Open : daily 10am-6:30pm; Nov-March 10am-5:15pm.
Tower of London and Crown Jewels
Built on the north bank of the Thames, near to Tower Bridge, the Tower of London evokes visions of imprisonment and torture through the ages of British Monarchy, being a place of execution of not a few kings and queens, along with other notable traitors or prisoners.Overlooking the river at the eastern boundary of the old city walls.
Chiefly famous as a place of imprisonment and execution, it has variously been used as a royal residence, an armoury, a mint, a menagerie, an observatory and - a function it still serves - a safe-deposit box for the Crown Jewels. The Crown Jewels are perhaps the major reason so many visitors flock to the Tower. At least some of the Crown Jewels have been kept in the Tower since 1327, on display since Charles II let the public have a look at them. The oldest piece of regalia is the twelfth-century `Anointing Spoon`; the most famous is the `Imperial State Crown`, sparkling with a 317-carat Indian diamond, called the ‘Kohinoor’, a sapphire from a ring said to have been buried with Edward the Confessor, and assorted emeralds, rubies and pearls. Although you can explore the Tower complex independently, it is a good ideato join with one of the guided tours, given every thirty minutes by one of the forty-odd eminently photographable Beefeaters.

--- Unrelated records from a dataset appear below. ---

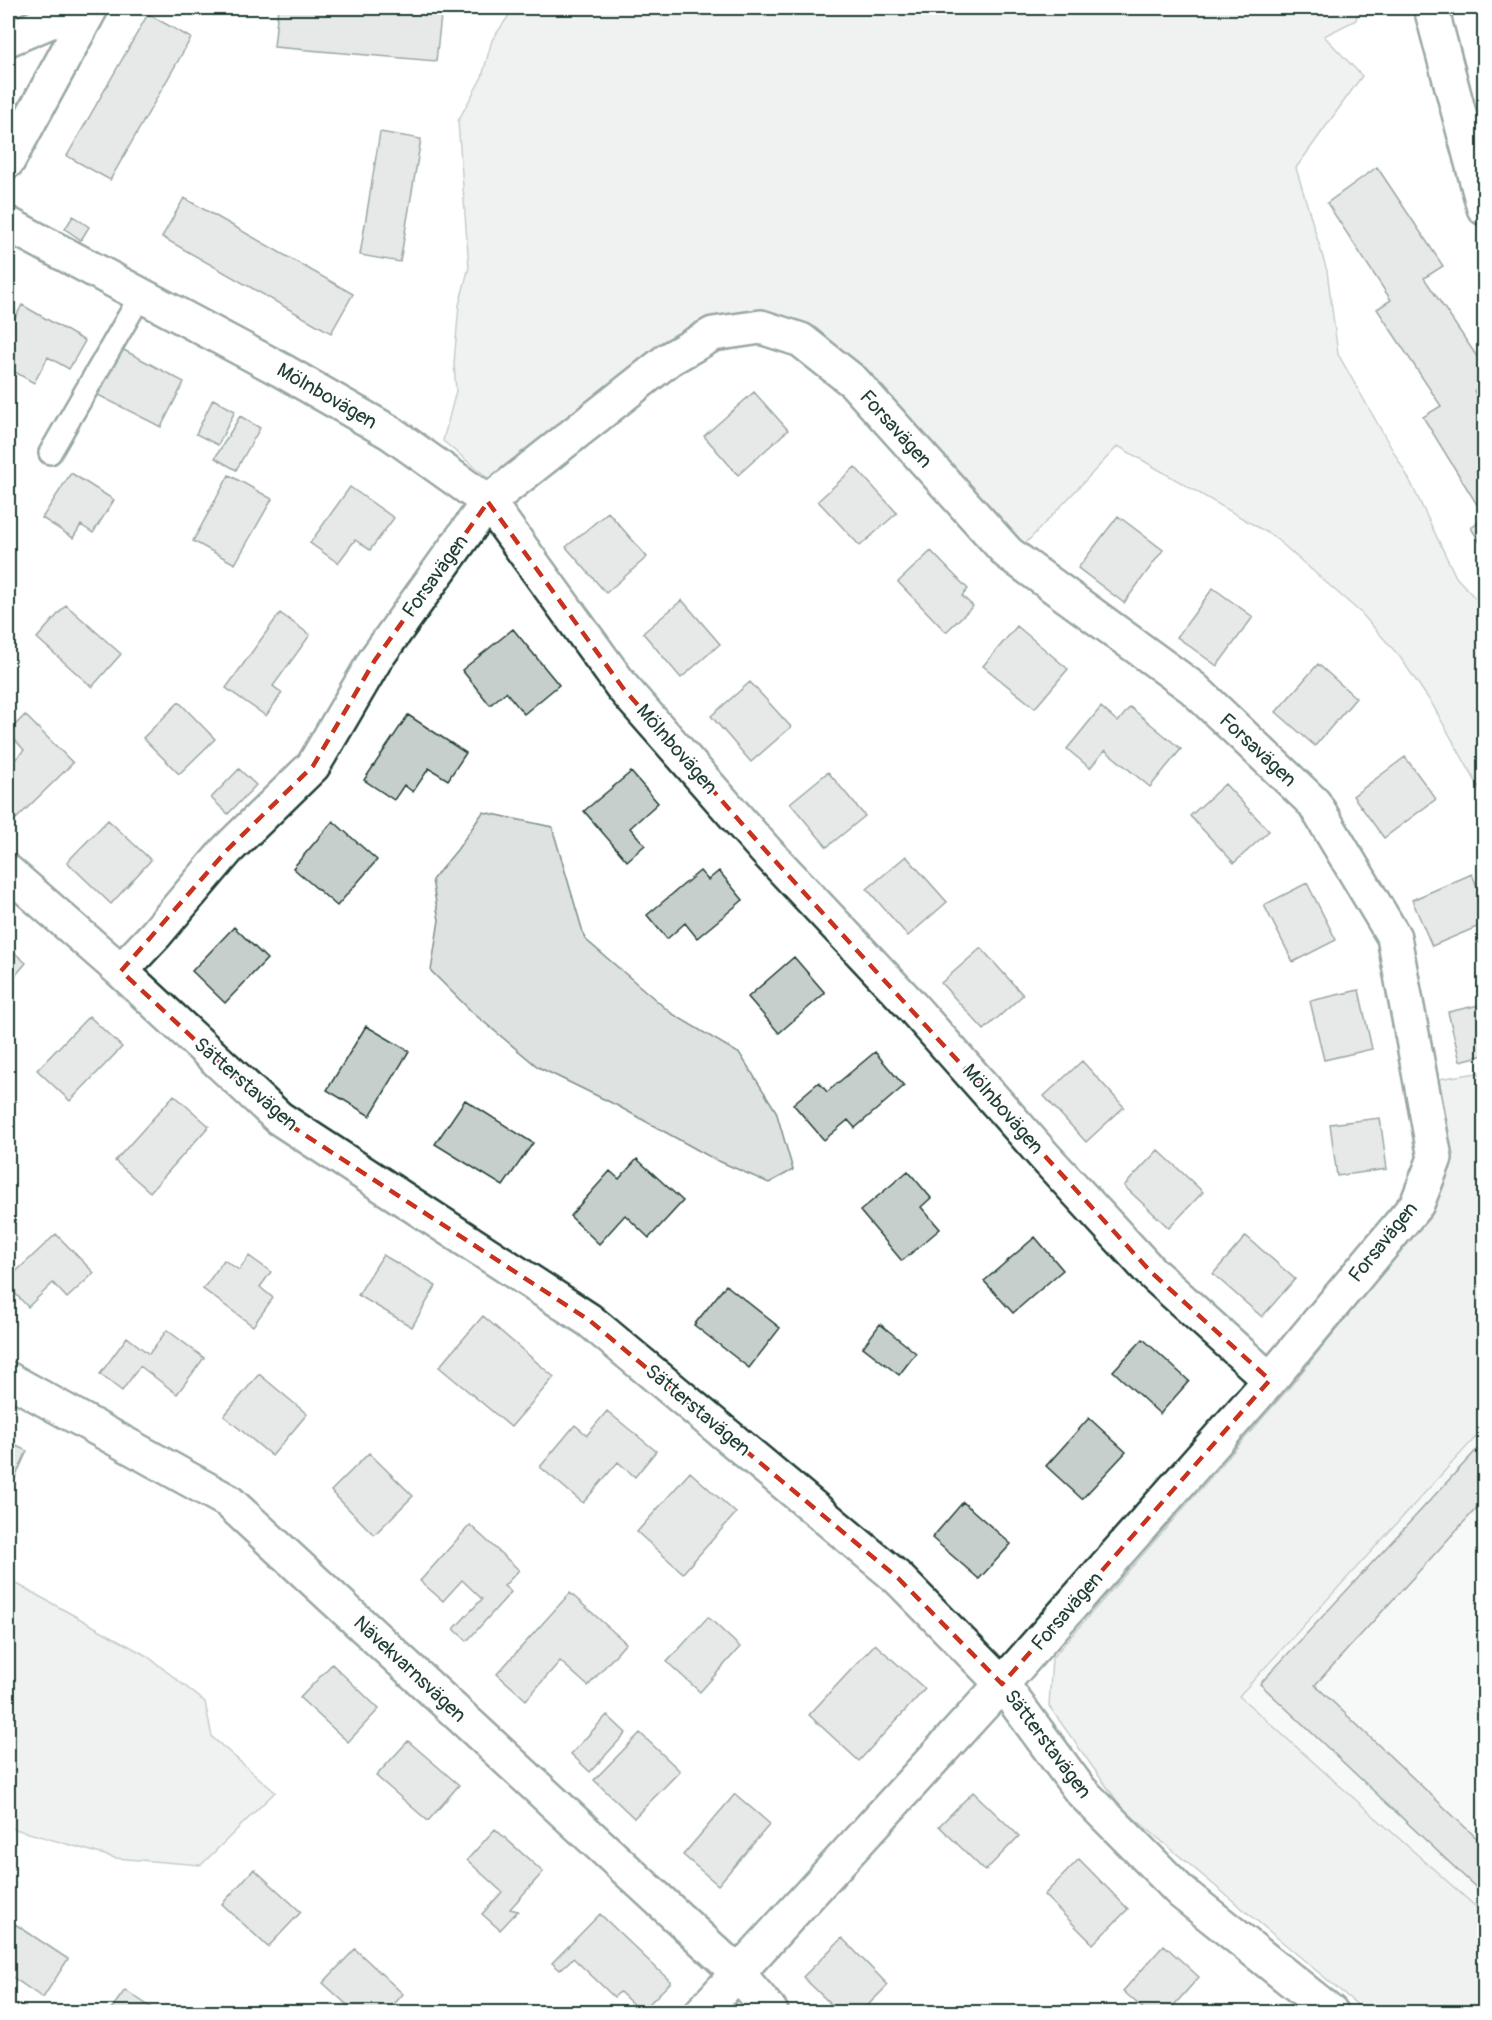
<svg xmlns="http://www.w3.org/2000/svg" width="1492" height="2020" font-family="Pangolin,sans-serif">
<style>
.built{fill:#eef1f0}
.green{fill:#dee3e2;stroke:#7e908b;stroke-width:1.5}
.building{fill:#c7cfcc;stroke:#1f3d34;stroke-width:1.5}
.lines{fill:none;stroke-linecap:round;stroke-linejoin:round}
.service-casing{stroke:#1f3d34;stroke-width:26}
.minor-casing{stroke:#1f3d34;stroke-width:38}
.service{stroke:#fff;stroke-width:21}
.minor{stroke:#fff;stroke-width:33}
.marked{fill:none;stroke:#c8321e;stroke-width:4.5;stroke-dasharray:12 8;stroke-linejoin:round}
.labels{text-anchor:middle;dominant-baseline:central;stroke-width:4.5;stroke-linejoin:round;paint-order:stroke}
.street-label{font-size:20px;fill:#1f3d34;stroke:#fff}
</style>
<rect width="100%" height="100%" fill="#fff"/>
<filter id="ink" filterUnits="userSpaceOnUse"><feTurbulence type="fractalNoise" baseFrequency=".0167" numOctaves="2"/><feDisplacementMap in="SourceGraphic" scale="12" xChannelSelector="R" yChannelSelector="G"/><feConvolveMatrix kernelMatrix="1 2 1 2 8 2 1 2 1" color-interpolation-filters="sRGB"/></filter>
<g filter="url(#ink)">
<!-- built -->
<path class="built" d="M1484,1430V1914L1238,1696Z"/>
<!-- green -->
<path class="green" d="M514,8H1359L1356,20L1324,36L1362,76L1296,168L1327,271L1338,354L1409,479L1456,577L1484,608V801L1481,791L1432,704L1400,657L1361,613L1273,536L1118,446L1024,545L933,446L747,322L494,483L443,441L456,391L454,363L459,305L469,267L458,121L482,77L492,40Z
M483,812L552,827L585,939L671,1013L740,1054L776,1111L793,1170L769,1183L714,1159L616,1105L538,1067L473,1013L431,971L439,920L432,880L457,850Z
M1484,1072V1428L1239,1696L1484,1914V2012H1366L1122,1808L1049,1706L1052,1658L1289,1388L1406,1243L1447,1177L1439,1079Z
M8,1579L147,1656L205,1702L212,1737L275,1792L201,1865L115,1858L8,1827Z"/>
<!-- building -->
<path class="building" d="M278,8H346L441,16L436,61L274,47Z
M148,14L191,38L110,180L67,156Z
M380,132L421,139L400,262L360,255Z
M1377,167L1443,266L1424,278L1484,367V384L1474,391L1484,407V516L1423,417L1441,406L1377,309L1391,300L1327,203Z
M184,198L353,294L331,333L162,237Z
M73,216L89,227L81,240L65,229Z
M22,305L85,341L69,369L48,357L34,383L8,368V331Z
M122,349L184,382L161,427L98,395Z
M754,392L788,430L738,475L704,436Z
M213,399L235,411L218,445L196,434Z
M240,416L260,428L236,470L215,458Z
M855,467L897,513L860,546L818,501Z
M71,473L114,500L93,533L81,525L73,538L42,518Z
M229,475L272,499L235,564L193,541Z
M350,487L394,518L370,550L355,540L338,563L310,543Z
M608,512L647,557L606,593L566,547Z
M1118,516L1163,550L1124,603L1078,568Z
M1484,519V549L1471,528Z
M931,551L968,589L962,596L973,606L946,632L898,582Z
M1213,588L1253,617L1217,666L1177,637Z
M682,600L720,644L681,678L643,633Z
M66,605L121,654L92,687L37,638Z
M280,613L310,635L273,686L282,693L266,716L226,688Z
M1017,626L1068,669L1035,708L983,666Z
M513,629L559,685L524,714L506,692L490,705L462,670Z
M1318,664L1356,698L1315,746L1276,712Z
M750,682L791,727L751,762L711,716Z
M179,702L215,739L179,774L143,738Z
M1101,707L1118,722L1130,707L1181,749L1150,787L1105,750L1090,768L1067,749Z
M25,715L73,763L16,819L8,811V767L24,750L8,732Z
M408,715L466,753L448,780L429,768L413,792L404,785L394,800L364,780Z
M1405,757L1436,799L1384,838L1353,796Z
M239,769L256,785L228,814L211,798Z
M631,772L658,803L630,828L645,845L627,861L584,811Z
M828,772L865,816L827,847L790,803Z
M1225,784L1269,831L1234,863L1190,816Z
M108,820L151,860L111,904L67,862Z
M333,821L377,860L337,906L293,868Z
M906,856L947,902L908,936L867,889Z
M700,871L708,880L719,871L743,900L697,938L685,923L667,939L647,915Z
M1472,874L1484,904V924L1432,946L1412,900Z
M1307,883L1336,940L1293,962L1264,905Z
M234,927L267,959L225,1003L192,971Z
M8,947L26,963L8,984Z
M981,948L1023,995L984,1030L941,983Z
M794,957L825,993L779,1033L748,997Z
M1359,990L1372,1049L1324,1060L1310,1001Z
M1484,1004V1055L1460,1061L1448,1012Z
M89,1016L122,1047L70,1101L37,1070Z
M366,1026L409,1051L370,1116L327,1090Z
M875,1052L904,1086L855,1128L848,1120L824,1140L793,1104L819,1082L827,1092Z
M1082,1061L1124,1107L1086,1142L1044,1096Z
M174,1095L209,1126L150,1192L115,1161Z
M465,1100L533,1143L503,1186L435,1144Z
M1380,1118L1387,1169L1337,1176L1330,1124Z
M1158,1150L1203,1192L1169,1228L1124,1186Z
M637,1159L683,1201L649,1238L625,1215L599,1244L570,1216L610,1171L619,1179Z
M908,1171L931,1198L921,1207L940,1229L902,1261L860,1211Z
M56,1234L94,1273L67,1298L53,1283L28,1307L8,1286V1279Z
M1246,1236L1295,1279L1262,1317L1213,1274Z
M1035,1237L1063,1270L1013,1313L984,1281Z
M383,1255L436,1286L412,1327L358,1295Z
M249,1256L271,1272L260,1287L273,1298L253,1326L203,1289L224,1260L239,1270Z
M726,1285L780,1328L749,1368L694,1325Z
M483,1316L554,1377L511,1427L439,1367Z
M880,1324L916,1353L899,1375L863,1347Z
M167,1330L204,1358L177,1394L140,1366L122,1391L100,1374L127,1337L149,1354Z
M1143,1339L1189,1381L1160,1414L1113,1371Z
M259,1374L307,1414L272,1456L224,1416Z
M607,1411L656,1451L635,1477L618,1462L583,1503L540,1467L575,1425L587,1435Z
M1089,1418L1126,1452L1082,1499L1046,1466Z
M8,1442L27,1451L8,1493Z
M1484,1442V1500L1315,1685L1484,1845V1895L1260,1684Z
M369,1453L413,1496L374,1535L331,1491Z
M690,1472L736,1513L683,1573L637,1532Z
M963,1502L1011,1544L979,1579L932,1538Z
M470,1525L519,1570L504,1586L511,1592L467,1641L454,1629L482,1599L462,1580L443,1601L420,1581Z
M570,1593L626,1643L588,1686L560,1661L526,1700L497,1674Z
M708,1617L740,1647L700,1692L667,1662Z
M875,1644L925,1689L859,1761L809,1715Z
M332,1664L379,1709L348,1742L300,1698Z
M607,1715L626,1733L590,1772L571,1754Z
M640,1733L680,1771L634,1818L594,1780Z
M408,1741L459,1785L428,1821L376,1776Z
M973,1792L1019,1836L985,1871L939,1826Z
M735,1794L770,1824L718,1885L683,1855Z
M495,1829L543,1872L510,1909L518,1911L500,1930L482,1914L502,1892L467,1860Z
M1079,1859L1128,1909L1093,1944L1044,1895Z
M254,1869L301,1912L268,1947L222,1904Z
M600,1914L671,1982L641,2012L620,1992L614,1997L573,1958L560,1970L552,1963Z
M15,1924L68,1959L43,1998L8,1974V1935Z
M842,1938L888,1985L861,2012H839L803,1977Z
M1164,1945L1199,1977L1168,2012H1147L1123,1991Z
M355,1949L403,1994L388,2011L390,2012H355L323,1983Z
M125,1990L158,2012H109Z"/>
<g class="lines">
<!-- service casing -->
<g class="service-casing">
<path id="service" d="M50,453L141,295"/>
</g>
<!-- minor casing -->
<g class="minor-casing">
<path id="minor" d="M1431,8L1484,208
M8,39L82,8
M8,161L91,8
M8,224L283,371L391,433L488,502L623,688L766,851L906,1000L1045,1157L1151,1272L1270,1380
M8,872L121,971L279,1118L589,1320L898,1578L1002,1684L1080,1790L1181,1892L1331,2012
M121,971L155,935L227,850L313,766L375,660L488,502L669,359L713,334L761,327L801,340L854,382L1008,553L1193,688L1314,803L1394,937L1435,1158L1417,1204L1270,1380L1002,1684L702,2012
M8,1379L228,1501L738,1973L771,2012"/>
</g>
<!-- service -->
<use href="#service" class="service"/>
<!-- minor -->
<use href="#minor" class="minor"/>
</g>
</g>
<!-- marked area -->
<path d="M0 0H1492V2020H0ZM488,502L623,688L766,851L1151,1272L1270,1380L1002,1684L898,1578L589,1320L279,1118L121,971L227,850L313,766L375,660Z" fill="#fff" fill-opacity=".55" fill-rule="evenodd"/>
<path class="marked" d="M488,502L623,688L766,851L1151,1272L1270,1380L1002,1684L898,1578L589,1320L279,1118L121,971L227,850L313,766L375,660Z"/>
<g class="labels">
<!-- street labels -->
<g class="street-label">
<text transform="translate(327 396) rotate(30)">Mölnbovägen</text>
<text transform="translate(896 429) rotate(48)">Forsavägen</text>
<text transform="translate(435 576) rotate(-54)">Forsavägen</text>
<text transform="translate(677 749) rotate(49)">Mölnbovägen</text>
<text transform="translate(1258 750) rotate(43)">Forsavägen</text>
<text transform="translate(246 1084) rotate(41)">Sätterstavägen</text>
<text transform="translate(1003 1109) rotate(49)">Mölnbovägen</text>
<text transform="translate(1383 1242) rotate(-51)">Forsavägen</text>
<text transform="translate(698 1410) rotate(40)">Sätterstavägen</text>
<text transform="translate(1067 1611) rotate(-49)">Forsavägen</text>
<text transform="translate(410 1669) rotate(43)">Nävekvarnsvägen</text>
<text transform="translate(1048 1744) rotate(53)">Sätterstavägen</text>
</g>
</g>
<!-- margin -->
<rect width="1492" height="2020" fill="none" stroke="#fff" stroke-width="30"/>
<rect x="15" y="15" width="1462" height="1990" fill="none" stroke="#1f3d34" stroke-width="2" filter="url(#ink)"/>
</svg>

These ex-servicemen are best known for their scarlet-and-gold Tudor costumes.
Westminster Abbey in London
The Westminister Abbey is close to the Houses of Parliament, Big Ben and Westminster Cathedral (a Catholic Cathedral) and Westminster Central Hall (Methodist place of worship). Westminster Abbey is a huge construction with a long history.
The history of Westminster Abbey may date back to 616 when a shrine is supposed to have been built on what was then known as Thorn Island. By the mid 900s a community of Benedictine monks was established here by Saint Dunstan with the help of King Edgar. In the 11C Edward the Confessor built a stone abbey here, and it was consecrated in 1065 just before he died and was buried under the high altar. Harold was then crowned in the abbey, the (last) Anglo Saxon king of Britain, being killed by William in 1066.
The Abbey has been the location of almost every coronation since 1065, with the new monarch being crowned seated on King Edward’s Chair, which dates from 1296. (The chair also contained the Stone of Scone, upon which Scotish Monarch had been seated until it’s capture by the English in 1297, and finally returned to Scotland in 1996.). Westminster Abbey is also the location of Royal Funerals, and a great number of Kings and Queens of England lie buried within.
Photography and filming is not allowed within the Abbey or the adjoining St. Margaret’s Church. Equally, Westminster Abbey does not participate in London Pass offers.